Phage Lambda P protein: trans-activation, inhibition phenotypes and their suppression

The initiation of bacteriophage λ replication depends upon interactions between the oriλ DNA site, phage proteins O and P, and E. coli host replication proteins. P exhibits a high affinity for DnaB, the major replicative helicase for unwinding double stranded DNA. The concept of P-lethality relates to the hypothesis that P can sequester DnaB and in turn prevent cellular replication initiation from oriC. Alternatively, it was suggested that P-lethality does not involve an interaction between P and DnaB, but is targeted to DnaA. P-lethality is assessed by examining host cells for transformation by ColE1-type plasmids that can express P, and the absence of transformants is attributed to a lethal effect of P expression. The plasmid we employed enabled conditional expression of P, where under permissive conditions, cells were efficiently transformed. We observed that ColE1 replication and plasmid establishment upon transformation is extremely sensitive to P, and distinguish this effect from P-lethality directed to cells. We show that alleles of dnaB protect the variant cells from P expression. P-dependent cellular filamentation arose in ΔrecA or lexA[Ind^-] cells, defective for SOS induction. Replication propagation and restart could represent additional targets for P interference of E. coli replication, beyond the oriC-dependent initiation step.

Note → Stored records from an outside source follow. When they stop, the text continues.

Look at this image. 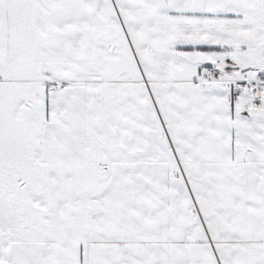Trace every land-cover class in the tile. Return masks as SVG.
Masks as SVG:
<instances>
[{
  "label": "snow or ice",
  "instance_id": "obj_1",
  "mask_svg": "<svg viewBox=\"0 0 264 264\" xmlns=\"http://www.w3.org/2000/svg\"><path fill=\"white\" fill-rule=\"evenodd\" d=\"M0 264H264V0H0Z\"/></svg>",
  "mask_w": 264,
  "mask_h": 264
}]
</instances>
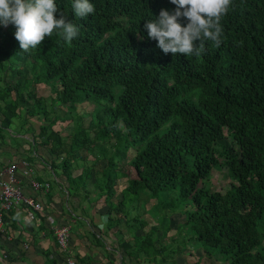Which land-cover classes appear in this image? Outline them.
<instances>
[{
  "label": "trees",
  "instance_id": "1",
  "mask_svg": "<svg viewBox=\"0 0 264 264\" xmlns=\"http://www.w3.org/2000/svg\"><path fill=\"white\" fill-rule=\"evenodd\" d=\"M73 2L56 0L79 28L71 43L54 31L25 52L15 26L0 27V138L14 119L39 117L36 144L52 156L49 170L64 178L69 196L88 194L91 185L103 196L106 230L119 234L122 220L127 227L110 248L130 264L163 251L164 238L136 211L137 195L172 191L190 203L184 224L206 256L220 264H264V0H233L221 20V46L206 42L200 57L165 54L148 37V20L162 9L175 11L170 0H90L95 12L86 17L75 15ZM37 83L52 96L39 95ZM85 101L94 104L88 123L77 119L61 136L53 125L79 118L76 105ZM101 136L114 142L99 166L91 151ZM73 162L81 165L76 176ZM215 166L234 180L223 192L202 183ZM163 216L159 226L167 229ZM98 232L90 236L102 246L106 231Z\"/></svg>",
  "mask_w": 264,
  "mask_h": 264
},
{
  "label": "crops",
  "instance_id": "2",
  "mask_svg": "<svg viewBox=\"0 0 264 264\" xmlns=\"http://www.w3.org/2000/svg\"><path fill=\"white\" fill-rule=\"evenodd\" d=\"M40 124L39 117H28L27 120L20 117L2 130L0 172L3 166L17 163L15 172L21 191L32 196L41 207L38 211L20 207L5 214L4 232L0 233V264H51L52 260L58 262L57 257L63 255L54 240L53 229L61 224H67L69 228L66 253L75 260L79 259L82 264H130L121 251L110 248H117V240L126 236L125 222L122 220L118 224L120 233L117 235L113 234V229L106 230L105 207L100 203L103 196L96 197L97 190L92 185L87 187L88 194L81 189L75 195L67 194L64 178L49 170L46 163L52 156L45 147L36 144ZM26 158H31V162ZM80 167L81 165L73 162L71 175H78ZM27 168L30 171L23 175L22 171ZM3 178L0 175V179ZM30 179L47 183L48 188L32 189ZM98 228L106 231L102 235V246L93 243L90 236L91 232L98 235ZM144 262L146 261L139 264Z\"/></svg>",
  "mask_w": 264,
  "mask_h": 264
},
{
  "label": "clouds",
  "instance_id": "3",
  "mask_svg": "<svg viewBox=\"0 0 264 264\" xmlns=\"http://www.w3.org/2000/svg\"><path fill=\"white\" fill-rule=\"evenodd\" d=\"M170 2L176 5L174 12L162 9L158 18L150 19L144 25L148 37L156 40L165 54L200 57L205 52L206 42H212L217 48L221 46L224 35L221 20L233 8V0ZM72 7L77 17L95 12L90 0H74ZM182 18L187 19L186 26L182 24ZM9 24L15 26V38L25 52L35 49L54 31L67 43H71L79 32L78 26L60 11L56 0H0V25L7 27Z\"/></svg>",
  "mask_w": 264,
  "mask_h": 264
},
{
  "label": "rangeland",
  "instance_id": "4",
  "mask_svg": "<svg viewBox=\"0 0 264 264\" xmlns=\"http://www.w3.org/2000/svg\"><path fill=\"white\" fill-rule=\"evenodd\" d=\"M0 27L4 26L0 25ZM35 69H37V66ZM1 85H3L2 81H0V86ZM35 87V90L39 95L47 97L49 95L52 96L48 90V87H46L44 84L37 83ZM93 108L94 104L91 101H85L81 104H78L76 105V111H78V115L75 114L73 118L78 116L79 118L73 120L67 119L62 122L57 121L53 125V128L57 129L61 136H68L71 133V130L75 129V120L80 119L79 121L83 126L88 123L90 118L89 113L93 110ZM92 136L93 133H90V137ZM100 138L101 140H98V145L91 151L92 153L98 152L97 156L100 157V161H97L96 163L99 166L100 163L104 164L103 161L105 160V158H101V155L103 157L106 156L107 150L112 149L109 144L114 142V138H110L109 142L106 136H101ZM120 144L121 141L116 144L115 147H118ZM131 150L132 149L128 150V155H131ZM86 158L91 160L93 158L96 159V156L94 154L88 153L86 154ZM118 163L121 165L123 162ZM15 165L17 166V163ZM123 169L127 171V175L129 177L133 176L131 172L132 170L130 168L123 165ZM26 170L29 172L30 168H27ZM31 181H33V179H30V182ZM123 181V179H120V182ZM202 183L211 190L223 192L224 188L228 186V184L234 183V180L226 168L215 166L211 169L209 176L206 179H203ZM27 196L33 198L30 195ZM137 196L138 197L136 201H134L136 211L140 213L139 215H141L143 211L145 212V215L143 214L140 216V219L147 221L148 225L146 228L154 227L157 229V235L164 238V240L160 241V246L163 247V251L160 256L164 258V262L159 263L160 260L158 258L160 256L154 257L152 255H147V258H145L142 256V254L138 256L139 260H149V264H220V262L216 259L208 257L203 253V249L193 238L190 228L184 224V211L190 209V203L187 201L178 202L176 191L165 192L159 196L151 198H149L145 192H143V194L139 193ZM162 215H164L163 218H166L165 222L168 224L167 229H164L166 228L164 226H159L161 224L160 220ZM132 216V213H129L127 218ZM134 225L137 226L135 222ZM261 244L264 246V230L261 234ZM170 251H174V253L172 254ZM147 263L144 262V264Z\"/></svg>",
  "mask_w": 264,
  "mask_h": 264
},
{
  "label": "built area",
  "instance_id": "5",
  "mask_svg": "<svg viewBox=\"0 0 264 264\" xmlns=\"http://www.w3.org/2000/svg\"><path fill=\"white\" fill-rule=\"evenodd\" d=\"M22 163L24 162L22 161ZM15 164L16 163L12 162L3 166L0 172V175L4 176L3 179H0V233L4 232L3 218L10 209L16 210L20 207H26L32 210L40 209L39 202L34 200V198L25 195L21 191L20 181L15 172L17 168ZM22 174L27 175V170H23ZM29 184L32 189L42 188L43 190H46L48 188L47 183H42L34 179ZM53 235L58 249L64 256L60 264H76L75 259L66 253L69 241L68 226L65 224L56 226L53 229Z\"/></svg>",
  "mask_w": 264,
  "mask_h": 264
}]
</instances>
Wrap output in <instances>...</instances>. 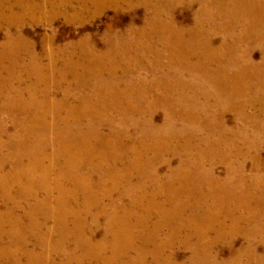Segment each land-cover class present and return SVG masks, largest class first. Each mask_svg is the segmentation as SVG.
<instances>
[{"label": "bare ground", "instance_id": "bare-ground-1", "mask_svg": "<svg viewBox=\"0 0 264 264\" xmlns=\"http://www.w3.org/2000/svg\"><path fill=\"white\" fill-rule=\"evenodd\" d=\"M88 4L149 14L61 64L0 43V264H264V0Z\"/></svg>", "mask_w": 264, "mask_h": 264}, {"label": "rangeland", "instance_id": "rangeland-1", "mask_svg": "<svg viewBox=\"0 0 264 264\" xmlns=\"http://www.w3.org/2000/svg\"><path fill=\"white\" fill-rule=\"evenodd\" d=\"M53 1L56 2L60 10L55 11L52 7ZM77 1L73 0L71 5H67L65 0H24V4L33 7L23 19L14 20L15 12H21L23 9L8 8V6L15 5L14 0H0V43L5 41L7 33L14 37L22 36L25 42L33 44V49L37 53L46 51L49 56V52H55L52 54L59 57V64H61L62 60H65V55L59 53L62 48L67 49L70 44H76L86 37H92L96 39L98 49H103L106 43L104 35L108 34L107 39L113 40L111 34H128L131 25L138 28L142 27L145 16L149 14V12L145 13L143 8L131 12L115 10L113 6L100 8L90 4H88V8L86 7L84 11L80 12V1L82 2V0ZM196 9L197 7H194L193 11ZM191 18V10L178 8L176 20L179 23L190 24ZM258 54V52L255 54L257 60ZM48 61V58L44 60L45 63ZM161 117L160 114L157 115L155 120L157 124L161 123ZM227 122L230 126L232 125L231 117ZM218 172L222 174L223 170L219 169ZM232 245H234L232 248V253H234L247 244L240 237H237ZM228 247L230 246H221L215 250L219 252L222 260H227L230 256L231 249ZM254 247L259 255L264 254V240L257 242ZM184 254V252H179L180 256Z\"/></svg>", "mask_w": 264, "mask_h": 264}]
</instances>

A CI-independent form of replicative inhibition: turn off of early replication of bacteriophage lambda

Several earlier studies have described an unusual exclusion phenotype exhibited by cells with plasmids carrying a portion of the replication region of phage lambda. Cells exhibiting this inhibition phenotype (IP) prevent the plating of homo-immune and hybrid hetero-immune lambdoid phages. We have attempted to define aspects of IP, and show that it is directed to repλ phages. IP was observed in cells with plasmids containing a λ DNA fragment including oop, encoding a short OOP micro RNA, and part of the lambda origin of replication, oriλ, defined by iteron sequences ITN1-4 and an adjacent high AT-rich sequence. Transcription of the intact oop sequence from its promoter, p(O) is required for IP, as are iterons ITN3-4, but not the high AT-rich portion of oriλ. The results suggest that IP silencing is directed to theta mode replication initiation from an infecting repλ genome, or an induced repλ prophage. Phage mutations suppressing IP, i.e., Sip, map within, or adjacent to cro or in O, or both. Our results for plasmid based IP suggest the hypothesis that there is a natural mechanism for silencing early theta-mode replication initiation, i.e. the buildup of λ genomes with oop(+)oriλ(+) sequence.